Presidentes, governadores e prefeitos em fim de mandato costumam usar os últimos dois meses de governo para entregar obras e participar de eventos capazes de deixar saudade no eleitor. O presidente Jair Bolsonaro (PL) faz o contrário: sem ter formalizado a renúncia, abriu mão de governar. Já são mais de 15 dias de inanição, confinado no Palácio da Alvorada, numa espécie de luto imobilizador. Não ter ido à cúpula do G20 na Indonésia é o sinal mais eloquente dessa paralisia política.
Na única manifestação pública presencial, aquela de dois minutos depois de um silêncio que já inquietava seus aliados, o presidente agradeceu aos 58 milhões de brasileiros que votaram nele, disse que entendia e respeitava as manifestações "pacíficas" e saiu de cena sem pronunciar o nome do vencedor. Em seguida, entrou no palco o ministro-chefe da Casa Civil, Ciro Nogueira, para dizer que estava autorizado por Bolsonaro a dar início à transição.
O presidente reapareceria depois em um vídeo para pedir aos manifestantes que desobstruíssem as estradas, ciente de que até os financiadores de sua campanha estavam tendo prejuízos com os bloqueios. Em breve conversa com o vice-presidente eleito Geraldo Alckmin (PSB), coordenador da transição, deu a entender que não passará a faixa para o sucessor. Traduzindo, que se ninguém o convencer do contrário, deixará o Palácio do Planalto pela porta dos fundos.
Bolsonaro poderia ter ido ao G20 e aproveitado a viagem para participar da COP 27, no Egito, mas as mudanças climáticas nunca estiveram no centro das suas preocupações. Tendo decidido mandar um representante, abriu caminho para que Lula (PT) fosse convidado e ocupasse o lugar de principal autoridade brasileira. Duplo erro.
Restam ainda 46 dias de governo Bolsonaro. É possível que até 31 de dezembro ele decida transmitir o cargo, como manda a etiqueta, mas isso não é o mais relevante. Importante é saber o que fará de prático o presidente neste um mês e meio que lhe resta. Hoje, a impressão é de que quem governa é Ciro Nogueira.
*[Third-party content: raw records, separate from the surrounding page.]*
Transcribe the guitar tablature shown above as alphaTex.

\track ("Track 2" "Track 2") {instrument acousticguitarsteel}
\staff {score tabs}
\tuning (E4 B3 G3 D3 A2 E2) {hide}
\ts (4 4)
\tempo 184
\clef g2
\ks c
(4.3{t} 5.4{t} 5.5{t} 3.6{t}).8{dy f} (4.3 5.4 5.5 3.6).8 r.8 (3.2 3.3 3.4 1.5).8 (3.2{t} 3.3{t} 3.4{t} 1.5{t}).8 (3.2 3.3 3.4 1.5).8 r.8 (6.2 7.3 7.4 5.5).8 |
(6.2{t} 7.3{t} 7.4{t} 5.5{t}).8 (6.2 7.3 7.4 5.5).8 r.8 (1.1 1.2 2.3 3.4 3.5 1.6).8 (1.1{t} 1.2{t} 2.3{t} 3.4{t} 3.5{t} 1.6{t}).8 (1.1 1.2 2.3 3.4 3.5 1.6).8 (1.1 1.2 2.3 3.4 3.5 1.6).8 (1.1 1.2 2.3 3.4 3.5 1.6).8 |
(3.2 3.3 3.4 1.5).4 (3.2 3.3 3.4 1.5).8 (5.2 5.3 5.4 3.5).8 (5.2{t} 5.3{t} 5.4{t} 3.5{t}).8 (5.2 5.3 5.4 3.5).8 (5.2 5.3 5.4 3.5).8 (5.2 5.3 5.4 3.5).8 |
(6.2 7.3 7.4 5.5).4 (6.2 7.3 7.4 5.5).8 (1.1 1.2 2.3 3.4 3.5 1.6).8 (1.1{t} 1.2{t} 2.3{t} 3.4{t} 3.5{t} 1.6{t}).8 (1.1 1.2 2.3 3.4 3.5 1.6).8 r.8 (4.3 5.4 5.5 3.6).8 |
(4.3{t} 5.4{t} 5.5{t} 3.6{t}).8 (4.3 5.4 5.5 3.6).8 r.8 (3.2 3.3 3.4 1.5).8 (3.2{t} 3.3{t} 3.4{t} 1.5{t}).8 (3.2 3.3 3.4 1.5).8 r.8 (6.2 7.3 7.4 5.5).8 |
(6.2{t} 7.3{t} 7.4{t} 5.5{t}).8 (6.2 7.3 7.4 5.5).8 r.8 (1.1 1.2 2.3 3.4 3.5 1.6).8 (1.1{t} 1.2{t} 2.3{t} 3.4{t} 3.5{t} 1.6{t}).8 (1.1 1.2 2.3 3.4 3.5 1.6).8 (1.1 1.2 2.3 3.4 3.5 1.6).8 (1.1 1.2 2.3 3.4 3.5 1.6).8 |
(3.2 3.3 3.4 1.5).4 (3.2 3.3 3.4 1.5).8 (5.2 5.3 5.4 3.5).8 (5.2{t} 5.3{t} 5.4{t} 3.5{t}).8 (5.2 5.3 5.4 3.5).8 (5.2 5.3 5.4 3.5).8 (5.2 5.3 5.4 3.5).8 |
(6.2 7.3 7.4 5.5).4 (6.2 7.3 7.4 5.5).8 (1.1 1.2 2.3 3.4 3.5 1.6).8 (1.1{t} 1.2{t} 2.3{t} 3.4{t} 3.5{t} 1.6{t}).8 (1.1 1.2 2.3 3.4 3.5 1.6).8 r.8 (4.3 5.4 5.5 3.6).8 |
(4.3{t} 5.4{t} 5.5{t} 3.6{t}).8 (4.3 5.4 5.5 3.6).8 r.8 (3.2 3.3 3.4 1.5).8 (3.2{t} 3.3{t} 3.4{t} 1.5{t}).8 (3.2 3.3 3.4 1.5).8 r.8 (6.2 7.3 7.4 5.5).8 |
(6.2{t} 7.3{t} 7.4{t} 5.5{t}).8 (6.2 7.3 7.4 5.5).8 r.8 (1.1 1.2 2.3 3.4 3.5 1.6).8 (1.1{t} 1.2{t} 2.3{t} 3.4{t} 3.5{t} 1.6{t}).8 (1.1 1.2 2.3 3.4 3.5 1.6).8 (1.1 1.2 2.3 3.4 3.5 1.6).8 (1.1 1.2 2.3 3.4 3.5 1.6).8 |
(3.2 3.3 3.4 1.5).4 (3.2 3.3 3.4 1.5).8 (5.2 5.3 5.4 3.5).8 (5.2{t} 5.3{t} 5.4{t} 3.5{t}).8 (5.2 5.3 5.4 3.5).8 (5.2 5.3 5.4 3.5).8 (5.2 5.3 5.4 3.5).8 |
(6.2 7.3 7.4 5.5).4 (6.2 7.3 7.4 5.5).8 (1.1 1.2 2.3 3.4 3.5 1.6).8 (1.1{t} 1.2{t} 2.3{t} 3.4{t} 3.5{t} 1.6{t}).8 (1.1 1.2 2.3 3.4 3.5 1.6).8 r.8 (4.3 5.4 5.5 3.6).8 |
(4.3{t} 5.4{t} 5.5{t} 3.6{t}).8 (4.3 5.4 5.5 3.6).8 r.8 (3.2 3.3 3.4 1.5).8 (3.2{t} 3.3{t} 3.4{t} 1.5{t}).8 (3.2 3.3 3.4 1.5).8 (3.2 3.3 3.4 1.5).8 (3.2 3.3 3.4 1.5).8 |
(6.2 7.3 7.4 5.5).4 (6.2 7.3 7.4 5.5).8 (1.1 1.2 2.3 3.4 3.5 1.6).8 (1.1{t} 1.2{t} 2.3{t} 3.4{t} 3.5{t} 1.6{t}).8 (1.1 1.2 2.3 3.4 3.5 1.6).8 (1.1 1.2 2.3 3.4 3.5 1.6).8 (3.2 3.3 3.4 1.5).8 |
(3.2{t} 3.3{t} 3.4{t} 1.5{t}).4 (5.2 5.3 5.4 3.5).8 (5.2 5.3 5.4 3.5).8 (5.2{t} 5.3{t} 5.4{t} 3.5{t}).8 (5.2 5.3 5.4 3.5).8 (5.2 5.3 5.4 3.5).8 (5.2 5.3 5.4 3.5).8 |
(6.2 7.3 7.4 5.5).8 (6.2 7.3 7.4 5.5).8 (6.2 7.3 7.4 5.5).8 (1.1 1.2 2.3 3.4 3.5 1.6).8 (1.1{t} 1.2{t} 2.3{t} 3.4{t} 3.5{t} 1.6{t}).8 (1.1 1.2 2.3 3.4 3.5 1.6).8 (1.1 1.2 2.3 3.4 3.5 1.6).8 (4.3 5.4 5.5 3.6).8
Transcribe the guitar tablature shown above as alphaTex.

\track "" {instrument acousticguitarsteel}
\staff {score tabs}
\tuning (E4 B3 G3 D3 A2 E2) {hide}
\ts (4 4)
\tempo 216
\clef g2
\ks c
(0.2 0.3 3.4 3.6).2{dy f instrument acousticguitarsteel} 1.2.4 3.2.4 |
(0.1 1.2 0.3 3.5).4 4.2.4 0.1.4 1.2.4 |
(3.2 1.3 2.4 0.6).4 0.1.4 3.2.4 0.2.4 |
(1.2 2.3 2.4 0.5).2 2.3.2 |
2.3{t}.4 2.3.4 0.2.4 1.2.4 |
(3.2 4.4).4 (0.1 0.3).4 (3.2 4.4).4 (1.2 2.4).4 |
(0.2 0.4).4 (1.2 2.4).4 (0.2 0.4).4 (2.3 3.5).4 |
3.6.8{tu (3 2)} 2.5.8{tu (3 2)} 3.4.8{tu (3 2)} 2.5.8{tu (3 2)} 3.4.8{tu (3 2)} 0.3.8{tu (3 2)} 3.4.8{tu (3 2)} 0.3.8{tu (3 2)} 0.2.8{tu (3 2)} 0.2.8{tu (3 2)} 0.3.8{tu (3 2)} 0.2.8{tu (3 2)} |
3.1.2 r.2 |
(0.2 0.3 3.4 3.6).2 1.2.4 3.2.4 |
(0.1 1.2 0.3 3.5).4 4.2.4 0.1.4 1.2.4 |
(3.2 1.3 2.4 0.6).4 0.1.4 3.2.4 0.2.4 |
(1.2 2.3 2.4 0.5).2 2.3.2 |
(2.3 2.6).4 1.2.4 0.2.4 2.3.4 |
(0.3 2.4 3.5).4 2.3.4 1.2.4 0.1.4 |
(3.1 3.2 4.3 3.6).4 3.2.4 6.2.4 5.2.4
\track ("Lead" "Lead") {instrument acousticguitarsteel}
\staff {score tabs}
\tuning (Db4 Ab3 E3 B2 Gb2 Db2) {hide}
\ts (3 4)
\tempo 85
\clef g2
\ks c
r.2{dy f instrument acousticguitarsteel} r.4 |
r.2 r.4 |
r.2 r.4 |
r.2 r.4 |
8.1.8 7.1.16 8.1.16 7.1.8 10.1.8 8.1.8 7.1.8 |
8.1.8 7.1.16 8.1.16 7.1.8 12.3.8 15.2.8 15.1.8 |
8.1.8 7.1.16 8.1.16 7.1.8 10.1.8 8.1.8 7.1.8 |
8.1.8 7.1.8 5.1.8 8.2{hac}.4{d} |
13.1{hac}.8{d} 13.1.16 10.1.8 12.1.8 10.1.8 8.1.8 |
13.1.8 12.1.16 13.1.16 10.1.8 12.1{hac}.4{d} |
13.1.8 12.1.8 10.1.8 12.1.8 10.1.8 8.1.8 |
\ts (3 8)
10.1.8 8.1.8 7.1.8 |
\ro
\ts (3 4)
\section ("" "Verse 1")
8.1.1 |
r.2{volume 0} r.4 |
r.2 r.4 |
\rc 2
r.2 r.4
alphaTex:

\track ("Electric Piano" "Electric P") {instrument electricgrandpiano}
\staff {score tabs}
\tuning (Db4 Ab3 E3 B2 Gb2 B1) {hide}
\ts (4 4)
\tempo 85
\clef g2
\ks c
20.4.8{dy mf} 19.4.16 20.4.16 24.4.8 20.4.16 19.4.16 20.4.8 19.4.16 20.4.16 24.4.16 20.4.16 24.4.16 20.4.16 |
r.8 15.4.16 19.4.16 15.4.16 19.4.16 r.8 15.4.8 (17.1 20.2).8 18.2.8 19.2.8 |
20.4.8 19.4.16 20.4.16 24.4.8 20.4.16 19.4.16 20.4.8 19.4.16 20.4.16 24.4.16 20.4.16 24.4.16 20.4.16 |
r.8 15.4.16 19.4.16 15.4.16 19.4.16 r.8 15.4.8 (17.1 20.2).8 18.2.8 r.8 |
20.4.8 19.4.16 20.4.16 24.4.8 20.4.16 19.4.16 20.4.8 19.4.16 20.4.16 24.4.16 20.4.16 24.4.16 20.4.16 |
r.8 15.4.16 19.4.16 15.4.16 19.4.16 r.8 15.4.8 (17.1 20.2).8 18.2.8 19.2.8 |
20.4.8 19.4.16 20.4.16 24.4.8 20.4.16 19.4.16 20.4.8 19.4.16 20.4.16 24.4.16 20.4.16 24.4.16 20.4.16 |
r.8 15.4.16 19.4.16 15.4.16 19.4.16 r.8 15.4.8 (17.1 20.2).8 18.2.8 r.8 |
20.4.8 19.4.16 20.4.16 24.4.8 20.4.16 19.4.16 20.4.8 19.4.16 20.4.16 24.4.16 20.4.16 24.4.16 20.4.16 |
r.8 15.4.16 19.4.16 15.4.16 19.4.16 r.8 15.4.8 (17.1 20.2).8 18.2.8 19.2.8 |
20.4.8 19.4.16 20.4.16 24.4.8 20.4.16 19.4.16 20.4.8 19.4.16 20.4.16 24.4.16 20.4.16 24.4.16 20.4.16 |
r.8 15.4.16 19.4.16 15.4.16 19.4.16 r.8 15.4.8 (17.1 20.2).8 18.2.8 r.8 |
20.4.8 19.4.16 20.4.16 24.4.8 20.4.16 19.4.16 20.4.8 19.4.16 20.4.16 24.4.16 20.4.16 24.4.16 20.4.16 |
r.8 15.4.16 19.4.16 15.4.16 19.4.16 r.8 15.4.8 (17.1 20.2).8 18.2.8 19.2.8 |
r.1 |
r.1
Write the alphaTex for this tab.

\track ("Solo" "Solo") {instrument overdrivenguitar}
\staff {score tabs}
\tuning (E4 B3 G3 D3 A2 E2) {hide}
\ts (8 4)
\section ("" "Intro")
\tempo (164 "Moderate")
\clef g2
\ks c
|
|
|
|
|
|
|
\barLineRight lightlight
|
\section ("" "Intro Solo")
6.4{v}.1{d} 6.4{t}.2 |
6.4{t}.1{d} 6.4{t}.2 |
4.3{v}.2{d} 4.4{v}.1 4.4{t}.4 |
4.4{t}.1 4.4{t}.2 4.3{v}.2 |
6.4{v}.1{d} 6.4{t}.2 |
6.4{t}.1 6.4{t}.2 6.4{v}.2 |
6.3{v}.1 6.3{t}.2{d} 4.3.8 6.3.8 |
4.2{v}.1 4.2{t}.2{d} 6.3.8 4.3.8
O silêncio de Bolsonaro vem incomodando os líderes de seu partido, o PL, porque indica incapacidade para liderar a oposição ao governo que assumirá em 1º de janeiro.
ALIÁS
Se não está em condições físicas ou psicológicas de continuar governando, Jair Bolsonaro poderia ter passado o cargo ao vice, Hamilton Mourão (Republicanos), que agora eleito senador não tem qualquer impedimento para assumir e participar da transição.